1) вера; 2) чувство государственного единства, любовь к власти; 3) сознание народности и уверенность в том, что «всякое образование может у нас тогда только пустить прочный корень, когда усвоится нашим народным чувством и скажется народной мыслью и словом». Это чувство противостоит чуждому влиянию. Уваров выразил это кратко и положил в основу образования умов.
Запад по какому-то странному инстинкту не любит этих чувств наших и при всяком случае выражает нам свою нелюбовь, «похожую даже на какую-то ненависть».
С. П. Шевырев заканчивает статью выразительным призывом: «Да сохранит Россия на благо всему человечеству все сокровища западного прошлого, да отринет благоразумно все то, что служит к разрушению… да найдет в самой себе и в своей прежней жизни источник своенародный, в котором все чужое, но человечески прекрасное сольется с Русским духом, духом обширным, вселенским, Христианским,
Если внимательно рассмотреть приведенные обширные цитаты (мы специально цитировали много, так как эта статья вызвала и вызывает ярко отрицательную оценку у многих исследователей), то можно увидеть, что отрицание Шевырева касается отнюдь не всей западноевропейской культуры, но тех ее элементов, которые отрицательно влияют на нравственность поколений, на их способность к созидательному труду на благо родины. Он призывает Россию сохранить те положительные элементы культуры, которые постепенно вытесняются и подменяются новыми. Общеевропейское для Шевырева – это христианское, вселенское. Определяя понятие «самобытность национальной культуры», С. П. Шевырев утверждал, что оно не сводится к ее непохожести на другие. Он связывает самобытность с некоторой особой миссией, которую выполняет национальная культура в общем процессе развития мировой культуры.
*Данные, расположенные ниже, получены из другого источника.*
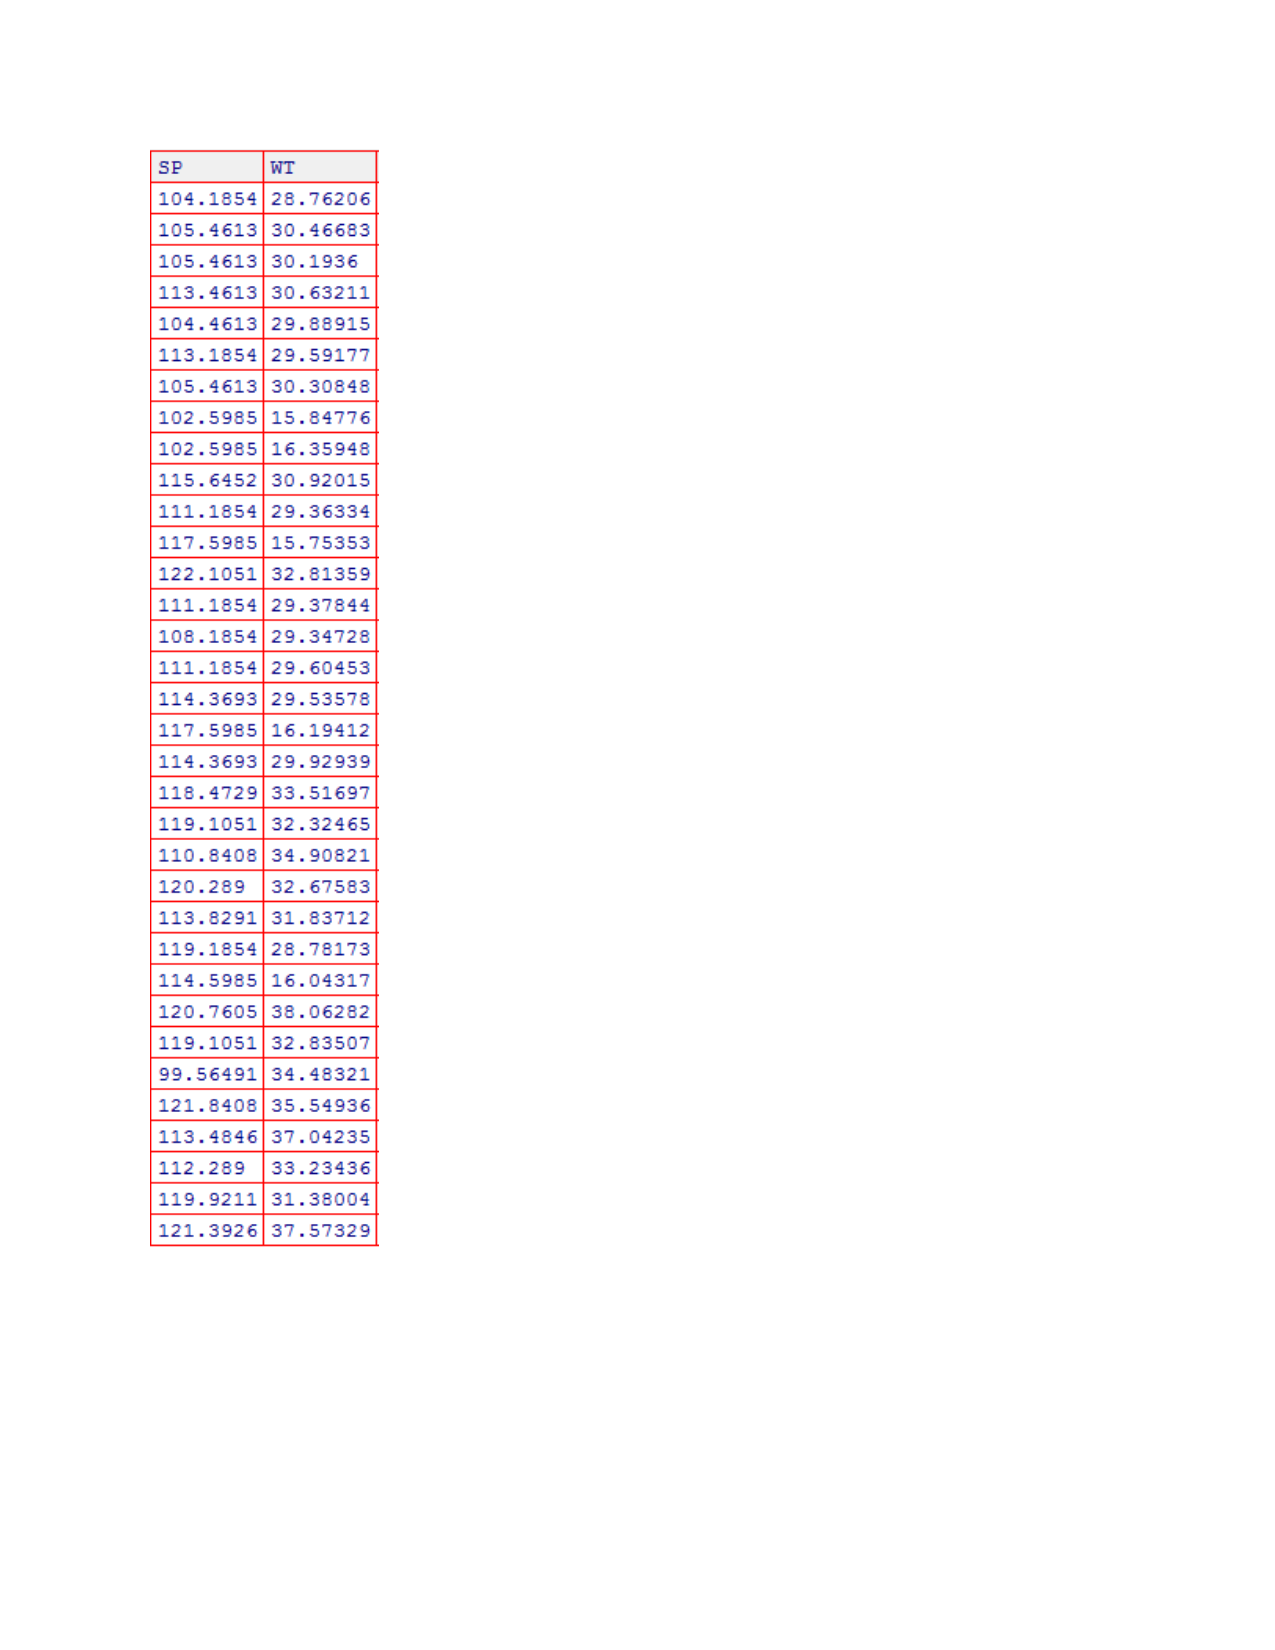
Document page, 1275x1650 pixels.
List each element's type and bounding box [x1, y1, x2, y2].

picture [150, 149, 379, 1248]
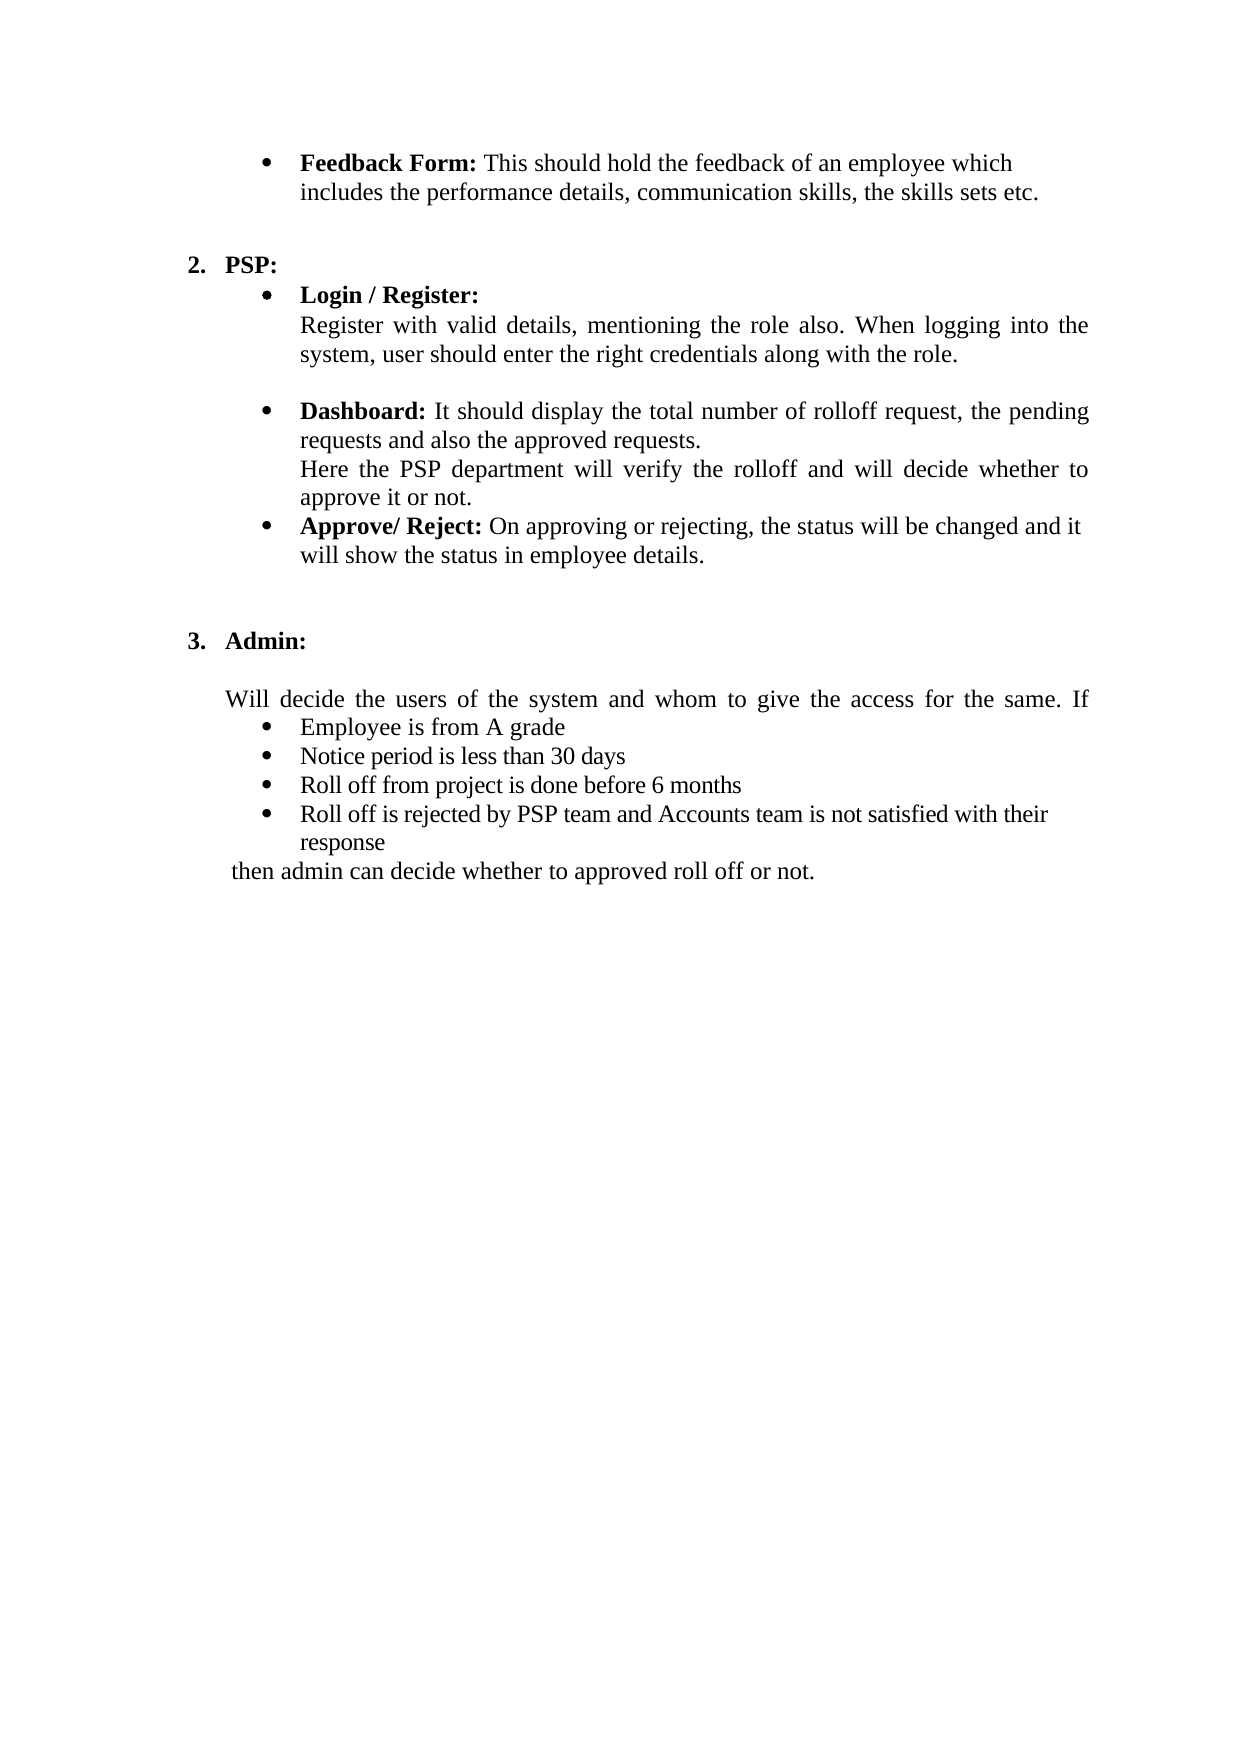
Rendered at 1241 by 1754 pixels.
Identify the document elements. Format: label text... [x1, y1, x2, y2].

В пагубности бездумных заимствований европейских культурных реалий уверен и В. Ф. Одоевский.
В «Записках для моего праправнука о русской литературе» (1840) он писал: «Исторический период, в котором мы находимся, производит еще особенную черту в нашей литературе: подражание. Наш народный характер, наша государственная жизнь, место, занимаемое нами на земном шаре, – все это так огромно, так полно силы и поэзии, что не может вместиться в литературу; оттого мы пропускаем себя мимо и глядим лишь на других. Это скромное чувство подражания так далеко у нас простерлось, что иностранцы принялись уверять, будто бы мы лишены всякого творчества… Нет, мы не лишены творчества; оно, напротив, сильнее у нас, нежели у других народов, но оно в зародыше; нашей литературе (за немногими исключениями), как я сказал выше, недостает отличительного характера, физиономии». И далее: «…ты видишь ясно, что наше мнимое подражание было только школою, вышедши из которой, мы перегнали учителей»[80]. Поскольку это обращено к будущему поколению, очевидно, что писатель надеется на преходящий характер подражательности, называя ее «мнимой» и веря в будущее процветание России в науках и искусствах.Заслуга славянофилов и близких к ним мыслителей заключается, прежде всего, в том, что они пытались показать самобытность и мощь великой восточной образовательной традиции, которая существовала в Европе наряду с западной, определить ее особенности в России, а также наметить пути к позитивному и плодотворному взаимодействию этих двух традиций.
Западничество
приходится признать характерным и исключительным феноменом русского сознания. Ни в одной из стран Европы нет и не было такого поклонения чужим культурам. По словам И. Шафаревича, западничество по своей сути означает признание духовной зависимости.Начнем рассмотрение темы «Россия и Европа» с идей признанного лидера западничества – А. И. Герцена
. Он тоже, как и славянофилы, довольно быстро после переезда в Англию пережил полное разочарование Западом. Особенно ярко это выражено в его прощальном эссе «С того берега»: «В русской жизни много безобразного, но зато нет закоснелой в своих формах пошлости». Еще более резко: «Самодержавная толпа сплоченной посредственности, мещанство – вот последнее слово цивилизации». И далее: «<…> я вижу неминуемую гибель старой Европы и не жалею ничего из существующего, ни ее вершинное образование, ни ее учреждения <…> я ничего не люблю в этом мире, кроме того, что он преследует, ничего не уважаю, кроме того, что он казнит, – и остаюсь… остаюсь страдать вдвойне, страдать от своего горя и от его горя, погибнуть, может быть, при разгроме и разрушении, к которому он несется на всех парах»[81]. Обычный для автора пафос и выспренность слога не затмевают сути: полного разочарования в Западной Европе, куда он ехал с такими надеждами.